В поле зрения пробралось что-то раздражающе розовое… И я резко задернула невозможную штору, отгораживая нас с Фиджем и томиком «Классификации миров по Сеймуру» от прочей зефироподобной комнаты. «Глазовыкалывательный» декор мама притащила вчера. Мы так крепко поссорились, что мизаур даже язвить на эту тему не решался.
– Ты меня до сих пор не простила, Эйвелин? – раздался голос по ту сторону шторы.
– Мам, повторюсь: это глупо выглядит. Мне уже не девять, – профыркала, удрученно понимая, что на новый виток споров меня сегодня не хватит.

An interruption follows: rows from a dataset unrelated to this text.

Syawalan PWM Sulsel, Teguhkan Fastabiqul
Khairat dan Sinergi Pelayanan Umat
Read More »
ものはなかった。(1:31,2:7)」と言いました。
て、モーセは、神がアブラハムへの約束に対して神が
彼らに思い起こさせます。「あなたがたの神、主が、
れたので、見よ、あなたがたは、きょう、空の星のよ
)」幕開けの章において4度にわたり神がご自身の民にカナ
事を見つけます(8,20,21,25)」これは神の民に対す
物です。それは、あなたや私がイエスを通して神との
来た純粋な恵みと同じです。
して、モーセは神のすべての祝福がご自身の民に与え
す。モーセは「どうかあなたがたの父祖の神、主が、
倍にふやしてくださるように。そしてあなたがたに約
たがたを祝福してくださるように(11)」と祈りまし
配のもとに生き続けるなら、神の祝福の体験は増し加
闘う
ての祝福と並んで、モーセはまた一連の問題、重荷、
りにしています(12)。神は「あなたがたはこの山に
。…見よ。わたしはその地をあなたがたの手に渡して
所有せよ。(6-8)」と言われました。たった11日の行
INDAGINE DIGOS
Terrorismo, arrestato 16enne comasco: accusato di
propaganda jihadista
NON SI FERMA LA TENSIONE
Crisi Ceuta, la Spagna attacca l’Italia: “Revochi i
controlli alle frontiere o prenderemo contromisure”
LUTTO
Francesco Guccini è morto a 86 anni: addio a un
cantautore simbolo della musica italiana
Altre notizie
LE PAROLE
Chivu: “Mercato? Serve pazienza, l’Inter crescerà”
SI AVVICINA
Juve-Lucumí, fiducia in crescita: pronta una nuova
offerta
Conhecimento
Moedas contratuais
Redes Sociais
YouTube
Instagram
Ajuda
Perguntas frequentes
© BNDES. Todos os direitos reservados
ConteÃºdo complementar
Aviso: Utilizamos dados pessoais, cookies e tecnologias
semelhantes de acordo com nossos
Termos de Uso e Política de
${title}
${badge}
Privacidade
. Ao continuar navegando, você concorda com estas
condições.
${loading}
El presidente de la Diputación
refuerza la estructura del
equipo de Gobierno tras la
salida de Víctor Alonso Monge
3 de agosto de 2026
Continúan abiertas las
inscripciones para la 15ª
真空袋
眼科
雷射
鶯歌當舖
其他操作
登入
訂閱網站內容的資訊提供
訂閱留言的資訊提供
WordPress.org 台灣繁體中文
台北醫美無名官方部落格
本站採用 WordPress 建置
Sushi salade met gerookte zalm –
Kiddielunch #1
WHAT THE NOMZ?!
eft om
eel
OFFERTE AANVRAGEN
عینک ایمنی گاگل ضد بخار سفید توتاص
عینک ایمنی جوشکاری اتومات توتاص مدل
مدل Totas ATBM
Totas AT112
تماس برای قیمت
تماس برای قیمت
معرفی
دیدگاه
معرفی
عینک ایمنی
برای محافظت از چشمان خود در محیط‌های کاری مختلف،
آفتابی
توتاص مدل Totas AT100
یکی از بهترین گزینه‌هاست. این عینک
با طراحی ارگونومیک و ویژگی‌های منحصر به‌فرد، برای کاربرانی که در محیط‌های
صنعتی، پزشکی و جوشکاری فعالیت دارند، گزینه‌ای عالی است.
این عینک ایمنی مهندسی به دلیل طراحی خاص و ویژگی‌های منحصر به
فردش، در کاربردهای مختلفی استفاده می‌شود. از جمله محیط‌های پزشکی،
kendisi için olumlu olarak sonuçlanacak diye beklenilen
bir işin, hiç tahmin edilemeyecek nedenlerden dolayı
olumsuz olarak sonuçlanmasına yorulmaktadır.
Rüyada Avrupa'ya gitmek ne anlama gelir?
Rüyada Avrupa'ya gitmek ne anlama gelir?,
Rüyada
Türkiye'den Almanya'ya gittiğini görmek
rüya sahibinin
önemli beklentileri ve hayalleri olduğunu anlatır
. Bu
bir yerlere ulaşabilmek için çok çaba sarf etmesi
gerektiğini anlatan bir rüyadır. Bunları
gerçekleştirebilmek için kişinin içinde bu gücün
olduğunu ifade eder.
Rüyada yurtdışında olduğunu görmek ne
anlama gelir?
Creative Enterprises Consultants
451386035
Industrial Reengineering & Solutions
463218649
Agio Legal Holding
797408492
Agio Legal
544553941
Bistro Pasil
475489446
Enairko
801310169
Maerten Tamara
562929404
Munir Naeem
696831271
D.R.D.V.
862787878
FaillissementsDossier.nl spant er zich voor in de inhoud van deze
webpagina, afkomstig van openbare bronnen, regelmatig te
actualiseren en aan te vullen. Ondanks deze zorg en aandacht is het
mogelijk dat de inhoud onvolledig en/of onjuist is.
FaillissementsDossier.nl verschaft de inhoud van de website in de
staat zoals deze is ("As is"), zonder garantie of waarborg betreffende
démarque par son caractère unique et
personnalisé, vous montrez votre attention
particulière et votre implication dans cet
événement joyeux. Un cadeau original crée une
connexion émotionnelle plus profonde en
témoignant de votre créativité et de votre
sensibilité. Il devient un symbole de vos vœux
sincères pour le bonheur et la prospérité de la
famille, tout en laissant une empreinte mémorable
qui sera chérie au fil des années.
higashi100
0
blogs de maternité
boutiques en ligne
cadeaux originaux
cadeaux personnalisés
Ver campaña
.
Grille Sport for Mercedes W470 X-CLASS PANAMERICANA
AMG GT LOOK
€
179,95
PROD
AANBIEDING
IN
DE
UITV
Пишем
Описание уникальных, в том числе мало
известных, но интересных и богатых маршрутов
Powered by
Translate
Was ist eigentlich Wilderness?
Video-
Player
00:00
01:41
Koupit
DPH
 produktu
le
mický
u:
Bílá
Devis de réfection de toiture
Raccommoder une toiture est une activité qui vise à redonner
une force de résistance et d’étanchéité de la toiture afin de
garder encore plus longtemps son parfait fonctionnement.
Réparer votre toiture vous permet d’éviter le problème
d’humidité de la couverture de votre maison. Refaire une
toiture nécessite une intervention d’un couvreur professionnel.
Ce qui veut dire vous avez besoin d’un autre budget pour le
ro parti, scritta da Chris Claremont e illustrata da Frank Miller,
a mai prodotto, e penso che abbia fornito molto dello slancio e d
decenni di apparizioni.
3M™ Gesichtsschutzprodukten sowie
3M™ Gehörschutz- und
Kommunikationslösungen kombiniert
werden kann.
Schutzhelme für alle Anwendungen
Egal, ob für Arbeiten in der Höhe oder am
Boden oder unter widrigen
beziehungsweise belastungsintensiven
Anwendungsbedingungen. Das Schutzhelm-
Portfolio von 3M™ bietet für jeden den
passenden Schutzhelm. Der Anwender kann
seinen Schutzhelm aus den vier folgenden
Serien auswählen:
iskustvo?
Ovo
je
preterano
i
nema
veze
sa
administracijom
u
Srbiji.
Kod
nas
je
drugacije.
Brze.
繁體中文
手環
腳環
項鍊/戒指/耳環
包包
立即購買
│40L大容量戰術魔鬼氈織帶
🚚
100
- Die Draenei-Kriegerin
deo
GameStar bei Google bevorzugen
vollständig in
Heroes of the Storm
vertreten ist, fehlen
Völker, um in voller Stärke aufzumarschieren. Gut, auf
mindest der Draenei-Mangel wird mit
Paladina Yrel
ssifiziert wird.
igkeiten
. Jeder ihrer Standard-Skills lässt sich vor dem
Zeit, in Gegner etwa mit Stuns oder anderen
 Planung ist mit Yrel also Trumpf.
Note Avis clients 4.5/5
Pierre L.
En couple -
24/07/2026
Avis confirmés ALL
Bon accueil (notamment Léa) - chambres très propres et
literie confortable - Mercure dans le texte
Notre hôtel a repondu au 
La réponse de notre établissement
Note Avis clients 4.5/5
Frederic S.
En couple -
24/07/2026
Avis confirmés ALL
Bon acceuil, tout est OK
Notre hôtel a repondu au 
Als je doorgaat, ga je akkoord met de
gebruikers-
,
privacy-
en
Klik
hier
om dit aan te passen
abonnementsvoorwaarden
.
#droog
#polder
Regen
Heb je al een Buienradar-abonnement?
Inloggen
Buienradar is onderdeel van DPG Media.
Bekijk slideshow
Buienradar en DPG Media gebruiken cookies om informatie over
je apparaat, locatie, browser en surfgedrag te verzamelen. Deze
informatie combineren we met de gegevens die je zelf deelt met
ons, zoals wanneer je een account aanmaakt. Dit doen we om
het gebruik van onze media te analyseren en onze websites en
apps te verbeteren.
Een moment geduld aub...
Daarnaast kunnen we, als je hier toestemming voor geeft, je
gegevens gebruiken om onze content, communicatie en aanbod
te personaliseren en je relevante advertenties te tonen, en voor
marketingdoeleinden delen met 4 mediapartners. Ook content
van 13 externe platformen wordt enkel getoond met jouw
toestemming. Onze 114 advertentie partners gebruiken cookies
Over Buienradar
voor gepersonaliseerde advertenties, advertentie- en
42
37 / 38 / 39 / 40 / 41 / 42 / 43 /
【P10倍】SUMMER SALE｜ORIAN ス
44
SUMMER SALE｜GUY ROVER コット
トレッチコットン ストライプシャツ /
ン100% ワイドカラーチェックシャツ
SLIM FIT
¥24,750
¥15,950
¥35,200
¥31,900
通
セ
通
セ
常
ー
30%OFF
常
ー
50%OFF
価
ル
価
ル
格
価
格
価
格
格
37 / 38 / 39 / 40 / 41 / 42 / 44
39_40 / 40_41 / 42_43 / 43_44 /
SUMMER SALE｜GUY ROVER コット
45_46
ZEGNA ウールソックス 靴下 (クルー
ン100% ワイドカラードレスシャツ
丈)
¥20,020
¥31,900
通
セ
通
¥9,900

Да и поздно: Долия расстаралась и уже все пространство упаковала в розовые кружева. Стыдно будет теперь звать в гости подруг из магшколы. Не то чтобы у меня их много было, но с таким кошмаром и те, что есть, разбегутся.
– Не спеши взрослеть, девочка моя. Не спеши, – кажется, она всхлипывала, хотя за мамой такого обычно не водилось. – Что бы они ни думали, а ты у меня еще слишком маленькая… для такого.
Она одернула штору, нашла ладонями мое лицо и подняла к себе. Всмотрелась пытливо в разгоряченные щеки и покрытый испариной лоб, ласково стерла мелкие соленые капли. Из-за гормонального взрыва в организме я теперь все время потела и постоянно хотела пить.
– Для какого такого? – нахмурилась, откладывая на подоконник «Классификацию».
– Для всякого. Вот, попробуй это. Должно купировать хотя бы на время… А при большой удаче – и навсегда, – она сунула мне в руки новый то ли тоник, то ли взвар, и я с опаской сжала губы. Предыдущий по вкусу и запаху недалеко ушел от сушеных дедовских носков. – Пей, Эйвелин.
Я послушно опустошила склянку, все еще ощущая вину за вчерашнюю истерику из-за глупого интерьера. Мама не желала признавать мое взросление. Дай ей волю, обложила бы куклами и раскрасками. Это было обидно и несправедливо, но не давало мне права орать на весь дом.
– Слишком, слишком маленькая…
Она смахнула слезу, и я в очередной раз подумала, что маму мою все-таки подменили. Вот те самые ученые с Сеймура, что пару лет назад подбросили нам зубасто-ушастую нечисть. С них станется!
Потому что кто-кто, а Лаура тэль Лаэль никогда не плакала. Не сюсюкала. Не покупала мне кукол и не упаковывала меня в рюши. Она всегда называла меня полным именем и общалась уважительно, как с коллегой по лаборатории.